Leaving my box outside the shop, I went to the corner and entered the pub. It was almost empty. A w
oman was cleaning glasses behind the bar. She looked up as I came in, then away again, as if to indicate that customers were not the reason for her being there.
‘I’ll have a half of Caledonian,’ I said.
She pulled the half-pint without a word and pushed it across the bar. I paid her and took a sip.
‘I noticed there’s a wee shop round the corner that’s empty,’ I said. ‘Has it been like that long?’
She looked up, dishcloth in hand, as though making up her mind whether I was human or not.
‘You’re no’ from round here, are you?’ she said.
‘Not far,’ I answered. ‘I moved to Drumdryan Street a few weeks ago.’
‘Student?’
I shook my head.
‘I’m looking for work,’ I said. ‘Some friends and I were hoping to find a wee place to open a shop. We make leather goods. You know, bags, belts, and stuff.’
‘Oh, aye?’
She did not seem impressed. Her hand turned listlessly in an empty glass, smearing rather than cleaning it. I took another mouthful of the beer.
‘The shop I mentioned would suit us well,’ I said.
‘Where’s that?’ she asked. She had obviously not noticed my first mention of it.
‘Just round the corner. In the cul-de-sac.’
‘Oh, aye, I know the one you mean. You’re wastin’ your time.’
‘Why’s that?’
‘It hasnae been open in years, no’ since the old man left. They say no one will take it. Or they’ll no’ rent it out, I’m no’ sure. It has a bad name.’

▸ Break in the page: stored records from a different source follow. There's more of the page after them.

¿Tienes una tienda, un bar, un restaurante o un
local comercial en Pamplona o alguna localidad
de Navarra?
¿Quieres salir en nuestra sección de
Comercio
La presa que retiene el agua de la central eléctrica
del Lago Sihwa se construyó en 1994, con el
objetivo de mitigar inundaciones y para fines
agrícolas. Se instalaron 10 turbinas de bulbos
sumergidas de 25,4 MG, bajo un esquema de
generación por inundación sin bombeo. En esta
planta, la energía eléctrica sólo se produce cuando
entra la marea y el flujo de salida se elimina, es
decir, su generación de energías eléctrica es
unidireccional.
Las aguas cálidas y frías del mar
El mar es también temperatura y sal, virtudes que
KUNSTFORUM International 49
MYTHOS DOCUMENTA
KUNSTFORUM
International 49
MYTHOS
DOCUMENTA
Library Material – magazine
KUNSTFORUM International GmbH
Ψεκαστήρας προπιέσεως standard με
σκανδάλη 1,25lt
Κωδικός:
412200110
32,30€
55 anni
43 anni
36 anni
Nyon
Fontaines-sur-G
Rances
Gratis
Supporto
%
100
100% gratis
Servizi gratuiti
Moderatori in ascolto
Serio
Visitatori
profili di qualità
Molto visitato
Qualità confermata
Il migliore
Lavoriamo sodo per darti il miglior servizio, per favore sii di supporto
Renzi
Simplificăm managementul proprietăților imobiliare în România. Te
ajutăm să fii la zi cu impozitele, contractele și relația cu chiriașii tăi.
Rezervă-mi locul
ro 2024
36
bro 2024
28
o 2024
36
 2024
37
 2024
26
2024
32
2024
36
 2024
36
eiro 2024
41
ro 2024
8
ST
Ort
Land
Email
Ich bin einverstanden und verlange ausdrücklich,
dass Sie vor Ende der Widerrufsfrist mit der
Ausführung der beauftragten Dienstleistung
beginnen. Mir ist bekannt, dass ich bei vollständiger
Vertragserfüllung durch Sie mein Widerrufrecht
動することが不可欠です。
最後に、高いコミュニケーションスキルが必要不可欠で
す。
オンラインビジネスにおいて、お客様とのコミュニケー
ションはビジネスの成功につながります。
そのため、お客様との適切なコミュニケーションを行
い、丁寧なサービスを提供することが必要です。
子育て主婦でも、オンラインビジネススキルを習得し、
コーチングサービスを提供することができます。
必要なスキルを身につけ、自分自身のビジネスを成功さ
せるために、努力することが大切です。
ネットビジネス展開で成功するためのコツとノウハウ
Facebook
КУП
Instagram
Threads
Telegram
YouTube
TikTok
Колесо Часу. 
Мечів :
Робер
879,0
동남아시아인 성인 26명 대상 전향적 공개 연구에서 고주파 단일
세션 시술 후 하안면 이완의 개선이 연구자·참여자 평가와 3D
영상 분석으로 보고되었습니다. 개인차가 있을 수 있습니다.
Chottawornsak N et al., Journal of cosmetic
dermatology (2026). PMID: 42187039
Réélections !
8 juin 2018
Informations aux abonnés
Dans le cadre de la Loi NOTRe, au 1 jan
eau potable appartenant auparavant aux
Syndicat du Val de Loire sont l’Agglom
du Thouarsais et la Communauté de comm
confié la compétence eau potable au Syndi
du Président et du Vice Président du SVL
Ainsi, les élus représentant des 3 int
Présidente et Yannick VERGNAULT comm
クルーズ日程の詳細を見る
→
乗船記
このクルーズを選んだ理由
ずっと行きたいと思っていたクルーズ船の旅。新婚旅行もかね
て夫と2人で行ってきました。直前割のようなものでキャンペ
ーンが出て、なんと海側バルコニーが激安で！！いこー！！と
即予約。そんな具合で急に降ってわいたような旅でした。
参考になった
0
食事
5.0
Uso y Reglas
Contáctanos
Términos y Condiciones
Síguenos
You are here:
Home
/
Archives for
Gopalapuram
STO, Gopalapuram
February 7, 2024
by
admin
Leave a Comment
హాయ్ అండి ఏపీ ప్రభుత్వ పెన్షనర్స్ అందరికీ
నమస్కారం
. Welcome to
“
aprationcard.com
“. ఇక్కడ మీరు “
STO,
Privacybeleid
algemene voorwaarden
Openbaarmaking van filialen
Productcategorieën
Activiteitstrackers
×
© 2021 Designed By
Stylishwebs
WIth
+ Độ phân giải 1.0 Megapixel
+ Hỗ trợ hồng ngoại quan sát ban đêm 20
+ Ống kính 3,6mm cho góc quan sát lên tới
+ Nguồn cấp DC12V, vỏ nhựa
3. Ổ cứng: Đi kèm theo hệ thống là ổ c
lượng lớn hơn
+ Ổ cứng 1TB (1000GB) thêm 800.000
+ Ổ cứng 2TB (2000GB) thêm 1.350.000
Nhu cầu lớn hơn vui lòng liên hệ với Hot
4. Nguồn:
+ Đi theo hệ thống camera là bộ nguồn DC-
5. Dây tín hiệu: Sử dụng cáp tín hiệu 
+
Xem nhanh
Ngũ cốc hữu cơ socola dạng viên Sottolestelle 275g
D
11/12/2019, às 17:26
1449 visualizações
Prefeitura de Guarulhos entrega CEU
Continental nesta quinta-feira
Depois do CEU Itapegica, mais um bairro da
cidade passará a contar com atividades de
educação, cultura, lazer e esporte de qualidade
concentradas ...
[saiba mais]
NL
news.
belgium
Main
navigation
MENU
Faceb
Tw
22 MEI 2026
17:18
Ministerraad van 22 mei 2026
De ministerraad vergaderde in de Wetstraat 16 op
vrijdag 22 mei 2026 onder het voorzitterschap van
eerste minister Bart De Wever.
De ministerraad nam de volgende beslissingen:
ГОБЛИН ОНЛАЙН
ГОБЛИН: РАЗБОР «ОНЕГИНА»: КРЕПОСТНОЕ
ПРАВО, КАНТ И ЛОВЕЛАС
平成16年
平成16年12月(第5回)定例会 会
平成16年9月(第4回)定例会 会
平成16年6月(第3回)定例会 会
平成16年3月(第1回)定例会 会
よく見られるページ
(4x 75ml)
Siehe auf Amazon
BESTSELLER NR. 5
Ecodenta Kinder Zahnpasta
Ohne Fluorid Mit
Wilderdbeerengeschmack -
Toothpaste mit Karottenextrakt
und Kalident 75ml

‘I don’t understand. What sort of shop was it?’
‘I’m tol’ it was a bookshop. This is before my time, you ken. I’m only here five years.’
‘And what was wrong with it? Did they sell dirty books or something?’
She grimaced and twisted her cloth into a tight roll.
‘Do you think a thing like that would worry anyone round here? It wisnae dirty books. It was just . . . I’m tol’ there was something aboot the old man, something people didnae like. And since he’s gone the place has had a bad feeling aboot it. That’s all I ken. But no one will take the place. You and your friends would do well to look elsewhere.’